WHAT THE EXERCISE ASKS: In the listing below, find every line containing "可以使用" and copy it out.

........

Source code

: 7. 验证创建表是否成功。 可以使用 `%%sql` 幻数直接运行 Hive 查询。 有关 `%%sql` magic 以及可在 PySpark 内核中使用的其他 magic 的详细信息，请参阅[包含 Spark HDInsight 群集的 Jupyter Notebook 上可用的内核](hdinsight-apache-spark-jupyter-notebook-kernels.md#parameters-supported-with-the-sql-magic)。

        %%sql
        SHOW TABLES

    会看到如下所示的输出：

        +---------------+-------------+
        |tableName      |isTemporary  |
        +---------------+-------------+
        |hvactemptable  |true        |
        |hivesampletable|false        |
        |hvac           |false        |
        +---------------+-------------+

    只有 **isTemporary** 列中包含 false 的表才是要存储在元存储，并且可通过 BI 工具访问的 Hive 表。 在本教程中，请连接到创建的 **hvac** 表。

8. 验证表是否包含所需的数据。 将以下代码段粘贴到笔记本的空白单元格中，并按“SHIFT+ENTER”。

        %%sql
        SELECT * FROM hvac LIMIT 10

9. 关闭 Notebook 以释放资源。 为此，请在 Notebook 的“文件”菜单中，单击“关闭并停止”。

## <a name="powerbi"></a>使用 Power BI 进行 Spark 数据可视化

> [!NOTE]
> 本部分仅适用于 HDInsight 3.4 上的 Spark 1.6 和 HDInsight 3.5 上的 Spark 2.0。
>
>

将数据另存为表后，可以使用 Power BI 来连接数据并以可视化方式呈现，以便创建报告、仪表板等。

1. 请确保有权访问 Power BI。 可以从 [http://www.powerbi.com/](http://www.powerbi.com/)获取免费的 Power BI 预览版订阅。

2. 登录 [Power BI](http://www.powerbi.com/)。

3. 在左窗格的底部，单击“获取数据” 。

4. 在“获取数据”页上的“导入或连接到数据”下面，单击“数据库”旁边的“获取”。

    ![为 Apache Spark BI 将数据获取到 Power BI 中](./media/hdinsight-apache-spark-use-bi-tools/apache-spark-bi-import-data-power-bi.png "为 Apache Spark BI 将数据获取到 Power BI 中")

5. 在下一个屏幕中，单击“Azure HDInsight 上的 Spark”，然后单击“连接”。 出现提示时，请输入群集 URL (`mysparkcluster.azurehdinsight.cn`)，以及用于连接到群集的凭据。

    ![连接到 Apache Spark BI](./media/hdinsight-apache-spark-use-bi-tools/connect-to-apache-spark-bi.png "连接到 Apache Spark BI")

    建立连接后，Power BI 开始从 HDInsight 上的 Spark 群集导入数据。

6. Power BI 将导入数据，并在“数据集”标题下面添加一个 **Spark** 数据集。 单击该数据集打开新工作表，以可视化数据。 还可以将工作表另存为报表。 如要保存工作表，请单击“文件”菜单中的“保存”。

........

RESULT OF THIS EXERCISE:
: 7. 验证创建表是否成功。 可以使用 `%%sql` 幻数直接运行 Hive 查询。 有关 `%%sql` magic 以及可在 PySpark 内核中使用的其他 magic 的详细信息，请参阅[包含 Spark HDInsight 群集的 Jupyter Notebook 上可用的内核](hdinsight-apache-spark-jupyter-notebook-kernels.md#parameters-supported-with-the-sql-magic)。
将数据另存为表后，可以使用 Power BI 来连接数据并以可视化方式呈现，以便创建报告、仪表板等。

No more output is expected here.